### Input

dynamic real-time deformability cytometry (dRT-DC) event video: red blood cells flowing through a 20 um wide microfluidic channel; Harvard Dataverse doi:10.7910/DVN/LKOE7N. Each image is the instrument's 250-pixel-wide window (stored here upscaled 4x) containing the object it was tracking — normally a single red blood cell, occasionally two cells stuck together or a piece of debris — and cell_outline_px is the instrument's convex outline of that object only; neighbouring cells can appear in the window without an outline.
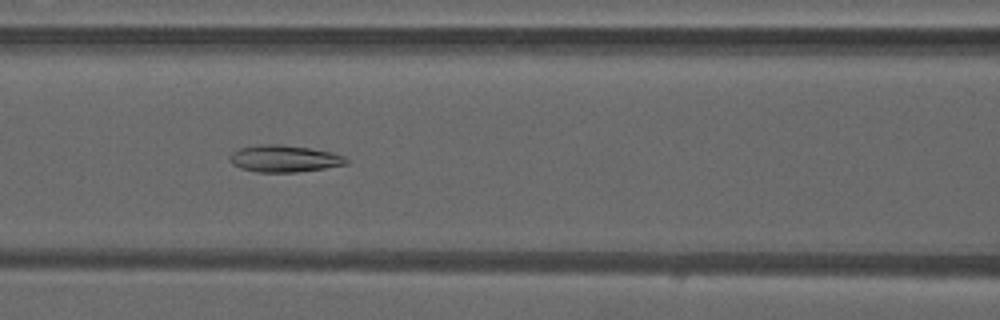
{"species": "common noctule bat (a hibernating species)", "species_latin": "Nyctalus noctula", "temperature_condition": "warm", "stored_images_in_passage": 48, "camera_frame_rate_fps": 3000, "um_per_image_px": 0.085, "animal": {"sex": "male", "forearm_length_mm": 52.5}, "frame": {"image": 1, "passage_image": 21, "time_ms": 6.667, "image_size_px": [1000, 320], "cell_outline_px": [[348, 164], [324, 168], [296, 172], [256, 172], [240, 168], [232, 164], [228, 160], [228, 156], [232, 152], [240, 148], [260, 144], [276, 144], [308, 148], [332, 152], [344, 156], [348, 160]], "centroid_in_image_um": [24.12, 13.49], "position_along_channel_um": 142.5, "area_um2": 18.26}, "authors_computed_cell_mechanics": {"area_um2": 18.5249, "velocity_mm_per_s": 4.2229, "shape_relaxation_time_tau1_ms": null, "shape_relaxation_time_tau2_ms": 2.7358, "deformation_change_tau1": null, "deformation_change_tau2": 0.0972}}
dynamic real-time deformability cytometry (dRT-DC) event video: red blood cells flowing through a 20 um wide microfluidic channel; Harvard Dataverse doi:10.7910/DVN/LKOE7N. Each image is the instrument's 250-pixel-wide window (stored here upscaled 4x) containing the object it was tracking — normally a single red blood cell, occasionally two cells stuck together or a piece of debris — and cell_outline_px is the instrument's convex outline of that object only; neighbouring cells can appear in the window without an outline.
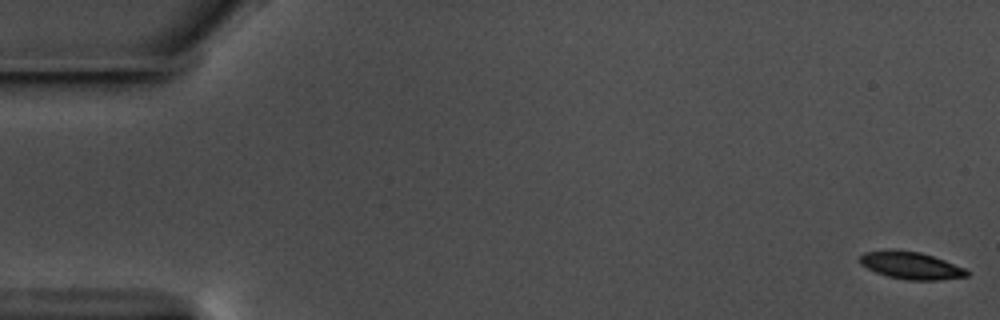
{"species": "common noctule bat (a hibernating species)", "species_latin": "Nyctalus noctula", "temperature_condition": "warm", "stored_images_in_passage": 59, "camera_frame_rate_fps": 3000, "um_per_image_px": 0.085, "animal": {"sex": "male", "body_mass_g": 17.5, "forearm_length_mm": 52.3}, "frame": {"image": 1, "passage_image": 1, "time_ms": 0.0, "image_size_px": [1000, 320], "cell_outline_px": [[968, 276], [936, 280], [908, 280], [888, 276], [876, 272], [860, 264], [856, 260], [864, 252], [892, 248], [920, 252], [944, 260], [964, 268], [968, 272]], "centroid_in_image_um": [77.36, 22.54], "position_along_channel_um": 7.6, "area_um2": 17.11}}
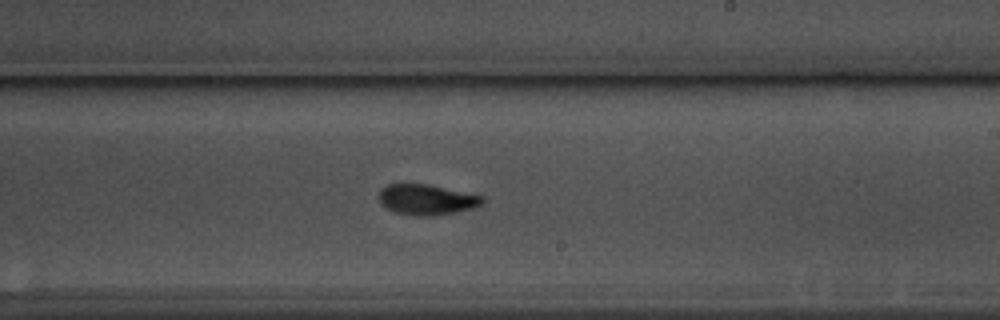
{"frame": {"image": 2, "passage_image": 35, "time_ms": 11.333, "image_size_px": [1000, 320], "cell_outline_px": [[484, 204], [472, 208], [456, 212], [432, 216], [412, 216], [396, 212], [380, 204], [380, 188], [388, 184], [428, 184], [484, 196]], "centroid_in_image_um": [36.28, 16.97], "position_along_channel_um": 252.7, "area_um2": 18.44}}
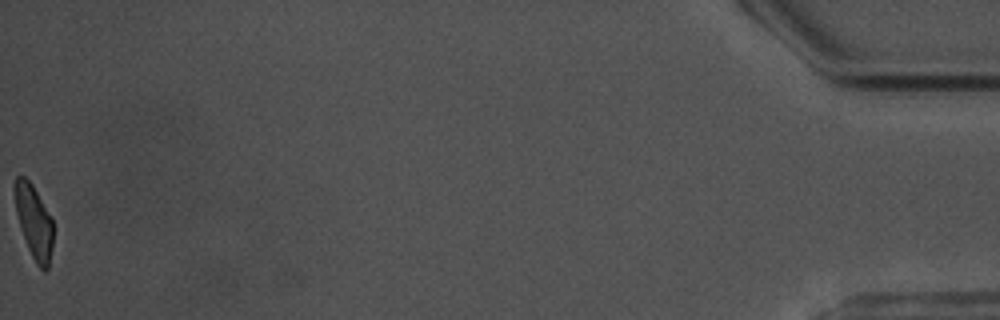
{"frame": {"image": 3, "passage_image": 59, "time_ms": 19.333, "image_size_px": [1000, 320], "cell_outline_px": [[52, 248], [48, 268], [44, 272], [36, 264], [28, 248], [20, 228], [16, 212], [16, 176], [24, 176], [32, 184], [52, 216]], "centroid_in_image_um": [2.91, 18.89], "position_along_channel_um": 432.3, "area_um2": 16.18}, "authors_computed_cell_mechanics": {"area_um2": 18.1492, "velocity_mm_per_s": 3.5265, "shape_relaxation_time_tau1_ms": 2.7399, "shape_relaxation_time_tau2_ms": 2.3892, "deformation_change_tau1": 0.143, "deformation_change_tau2": 0.0756}}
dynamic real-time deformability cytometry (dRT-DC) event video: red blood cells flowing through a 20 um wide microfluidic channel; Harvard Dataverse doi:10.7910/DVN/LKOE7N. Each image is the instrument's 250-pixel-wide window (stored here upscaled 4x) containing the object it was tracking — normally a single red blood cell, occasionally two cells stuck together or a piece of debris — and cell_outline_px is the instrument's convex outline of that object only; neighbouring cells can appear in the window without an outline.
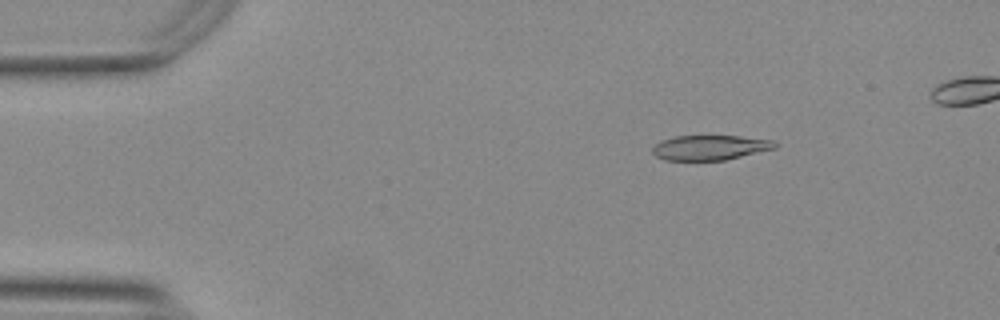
{"species": "Egyptian fruit bat (a non-hibernating species)", "species_latin": "Rousettus aegyptiacus", "temperature_condition": "warm", "stored_images_in_passage": 51, "camera_frame_rate_fps": 3000, "um_per_image_px": 0.085, "animal": {"sex": "female"}, "frame": {"image": 1, "passage_image": 8, "time_ms": 2.333, "image_size_px": [1000, 320], "cell_outline_px": [[776, 148], [724, 160], [664, 160], [656, 156], [652, 152], [652, 148], [656, 144], [664, 140], [676, 136], [740, 136], [772, 140], [776, 144]], "centroid_in_image_um": [60.34, 12.54], "position_along_channel_um": 24.7, "area_um2": 17.51}}
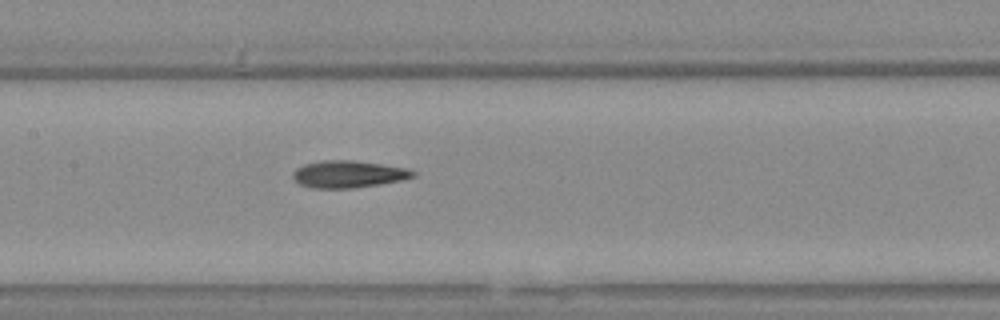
{"frame": {"image": 2, "passage_image": 26, "time_ms": 8.333, "image_size_px": [1000, 320], "cell_outline_px": [[416, 176], [400, 180], [380, 184], [352, 188], [312, 188], [300, 184], [292, 176], [292, 172], [296, 168], [304, 164], [320, 160], [356, 160], [408, 168], [416, 172]], "centroid_in_image_um": [29.61, 14.79], "position_along_channel_um": 177.8, "area_um2": 19.07}}
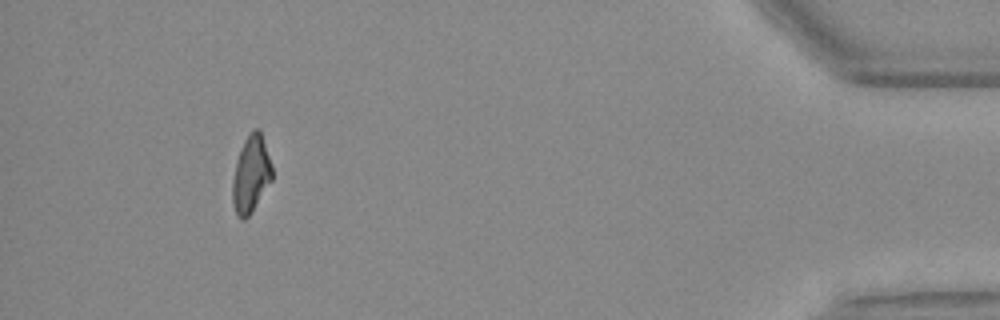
{"frame": {"image": 3, "passage_image": 50, "time_ms": 16.333, "image_size_px": [1000, 320], "cell_outline_px": [[272, 180], [252, 212], [244, 220], [240, 220], [236, 212], [232, 200], [232, 180], [236, 160], [240, 148], [244, 140], [252, 128], [260, 128], [272, 164]], "centroid_in_image_um": [21.33, 14.78], "position_along_channel_um": 413.9, "area_um2": 18.03}}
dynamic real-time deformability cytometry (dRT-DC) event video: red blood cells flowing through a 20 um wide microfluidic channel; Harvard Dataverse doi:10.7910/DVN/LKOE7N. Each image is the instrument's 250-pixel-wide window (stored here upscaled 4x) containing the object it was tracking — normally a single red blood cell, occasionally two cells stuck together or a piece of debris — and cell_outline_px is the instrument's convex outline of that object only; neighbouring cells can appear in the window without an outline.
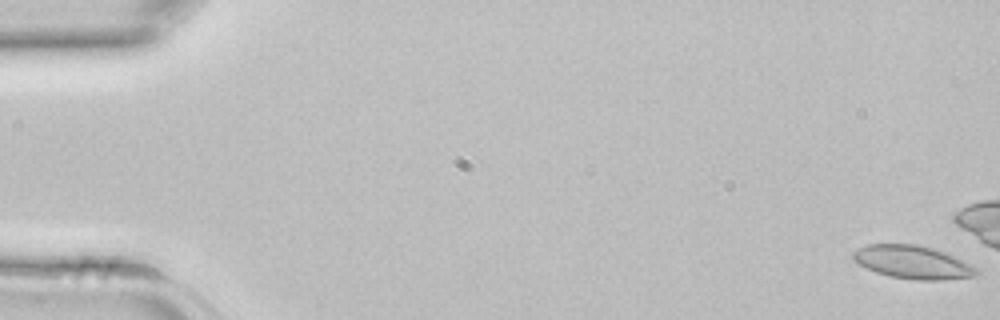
{"species": "common noctule bat (a hibernating species)", "species_latin": "Nyctalus noctula", "temperature_condition": "room temperature", "stored_images_in_passage": 13, "camera_frame_rate_fps": 3000, "um_per_image_px": 0.085, "animal": {"sex": "female", "body_mass_g": 22.7, "forearm_length_mm": 54.2}, "frame": {"image": 1, "passage_image": 1, "time_ms": 0.0, "image_size_px": [1000, 320], "cell_outline_px": [[980, 272], [976, 276], [940, 280], [912, 280], [888, 276], [876, 272], [852, 260], [852, 252], [868, 244], [916, 244], [932, 248], [944, 252], [972, 264], [980, 268]], "centroid_in_image_um": [77.62, 22.29], "position_along_channel_um": 7.4, "area_um2": 23.99}}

### Given problem
Reproduce each line exactly as it appears, omitting the pictures.

### Expected output
dynamic real-time deformability cytometry (dRT-DC) event video: red blood cells flowing through a 20 um wide microfluidic channel; Harvard Dataverse doi:10.7910/DVN/LKOE7N. Each image is the instrument's 250-pixel-wide window (stored here upscaled 4x) containing the object it was tracking — normally a single red blood cell, occasionally two cells stuck together or a piece of debris — and cell_outline_px is the instrument's convex outline of that object only; neighbouring cells can appear in the window without an outline.
{"species": "common noctule bat (a hibernating species)", "species_latin": "Nyctalus noctula", "temperature_condition": "warm", "stored_images_in_passage": 48, "camera_frame_rate_fps": 3000, "um_per_image_px": 0.085, "animal": {"sex": "male", "forearm_length_mm": 52.5}, "frame": {"image": 1, "passage_image": 21, "time_ms": 6.667, "image_size_px": [1000, 320], "cell_outline_px": [[348, 164], [324, 168], [296, 172], [256, 172], [240, 168], [232, 164], [228, 160], [228, 156], [232, 152], [240, 148], [260, 144], [276, 144], [308, 148], [332, 152], [344, 156], [348, 160]], "centroid_in_image_um": [24.12, 13.49], "position_along_channel_um": 142.5, "area_um2": 18.26}, "authors_computed_cell_mechanics": {"area_um2": 18.5249, "velocity_mm_per_s": 4.2229, "shape_relaxation_time_tau1_ms": null, "shape_relaxation_time_tau2_ms": 2.7358, "deformation_change_tau1": null, "deformation_change_tau2": 0.0972}}
dynamic real-time deformability cytometry (dRT-DC) event video: red blood cells flowing through a 20 um wide microfluidic channel; Harvard Dataverse doi:10.7910/DVN/LKOE7N. Each image is the instrument's 250-pixel-wide window (stored here upscaled 4x) containing the object it was tracking — normally a single red blood cell, occasionally two cells stuck together or a piece of debris — and cell_outline_px is the instrument's convex outline of that object only; neighbouring cells can appear in the window without an outline.
{"species": "common noctule bat (a hibernating species)", "species_latin": "Nyctalus noctula", "temperature_condition": "warm", "stored_images_in_passage": 59, "camera_frame_rate_fps": 3000, "um_per_image_px": 0.085, "animal": {"sex": "male", "body_mass_g": 17.5, "forearm_length_mm": 52.3}, "frame": {"image": 1, "passage_image": 1, "time_ms": 0.0, "image_size_px": [1000, 320], "cell_outline_px": [[968, 276], [936, 280], [908, 280], [888, 276], [876, 272], [860, 264], [856, 260], [864, 252], [892, 248], [920, 252], [944, 260], [964, 268], [968, 272]], "centroid_in_image_um": [77.36, 22.54], "position_along_channel_um": 7.6, "area_um2": 17.11}}
{"frame": {"image": 2, "passage_image": 35, "time_ms": 11.333, "image_size_px": [1000, 320], "cell_outline_px": [[484, 204], [472, 208], [456, 212], [432, 216], [412, 216], [396, 212], [380, 204], [380, 188], [388, 184], [428, 184], [484, 196]], "centroid_in_image_um": [36.28, 16.97], "position_along_channel_um": 252.7, "area_um2": 18.44}}
{"frame": {"image": 3, "passage_image": 59, "time_ms": 19.333, "image_size_px": [1000, 320], "cell_outline_px": [[52, 248], [48, 268], [44, 272], [36, 264], [28, 248], [20, 228], [16, 212], [16, 176], [24, 176], [32, 184], [52, 216]], "centroid_in_image_um": [2.91, 18.89], "position_along_channel_um": 432.3, "area_um2": 16.18}, "authors_computed_cell_mechanics": {"area_um2": 18.1492, "velocity_mm_per_s": 3.5265, "shape_relaxation_time_tau1_ms": 2.7399, "shape_relaxation_time_tau2_ms": 2.3892, "deformation_change_tau1": 0.143, "deformation_change_tau2": 0.0756}}
dynamic real-time deformability cytometry (dRT-DC) event video: red blood cells flowing through a 20 um wide microfluidic channel; Harvard Dataverse doi:10.7910/DVN/LKOE7N. Each image is the instrument's 250-pixel-wide window (stored here upscaled 4x) containing the object it was tracking — normally a single red blood cell, occasionally two cells stuck together or a piece of debris — and cell_outline_px is the instrument's convex outline of that object only; neighbouring cells can appear in the window without an outline.
{"species": "Egyptian fruit bat (a non-hibernating species)", "species_latin": "Rousettus aegyptiacus", "temperature_condition": "warm", "stored_images_in_passage": 51, "camera_frame_rate_fps": 3000, "um_per_image_px": 0.085, "animal": {"sex": "female"}, "frame": {"image": 1, "passage_image": 8, "time_ms": 2.333, "image_size_px": [1000, 320], "cell_outline_px": [[776, 148], [724, 160], [664, 160], [656, 156], [652, 152], [652, 148], [656, 144], [664, 140], [676, 136], [740, 136], [772, 140], [776, 144]], "centroid_in_image_um": [60.34, 12.54], "position_along_channel_um": 24.7, "area_um2": 17.51}}
{"frame": {"image": 2, "passage_image": 26, "time_ms": 8.333, "image_size_px": [1000, 320], "cell_outline_px": [[416, 176], [400, 180], [380, 184], [352, 188], [312, 188], [300, 184], [292, 176], [292, 172], [296, 168], [304, 164], [320, 160], [356, 160], [408, 168], [416, 172]], "centroid_in_image_um": [29.61, 14.79], "position_along_channel_um": 177.8, "area_um2": 19.07}}
{"frame": {"image": 3, "passage_image": 50, "time_ms": 16.333, "image_size_px": [1000, 320], "cell_outline_px": [[272, 180], [252, 212], [244, 220], [240, 220], [236, 212], [232, 200], [232, 180], [236, 160], [240, 148], [244, 140], [252, 128], [260, 128], [272, 164]], "centroid_in_image_um": [21.33, 14.78], "position_along_channel_um": 413.9, "area_um2": 18.03}}
dynamic real-time deformability cytometry (dRT-DC) event video: red blood cells flowing through a 20 um wide microfluidic channel; Harvard Dataverse doi:10.7910/DVN/LKOE7N. Each image is the instrument's 250-pixel-wide window (stored here upscaled 4x) containing the object it was tracking — normally a single red blood cell, occasionally two cells stuck together or a piece of debris — and cell_outline_px is the instrument's convex outline of that object only; neighbouring cells can appear in the window without an outline.
{"species": "common noctule bat (a hibernating species)", "species_latin": "Nyctalus noctula", "temperature_condition": "room temperature", "stored_images_in_passage": 13, "camera_frame_rate_fps": 3000, "um_per_image_px": 0.085, "animal": {"sex": "female", "body_mass_g": 22.7, "forearm_length_mm": 54.2}, "frame": {"image": 1, "passage_image": 1, "time_ms": 0.0, "image_size_px": [1000, 320], "cell_outline_px": [[980, 272], [976, 276], [940, 280], [912, 280], [888, 276], [876, 272], [852, 260], [852, 252], [868, 244], [916, 244], [932, 248], [944, 252], [972, 264], [980, 268]], "centroid_in_image_um": [77.62, 22.29], "position_along_channel_um": 7.4, "area_um2": 23.99}}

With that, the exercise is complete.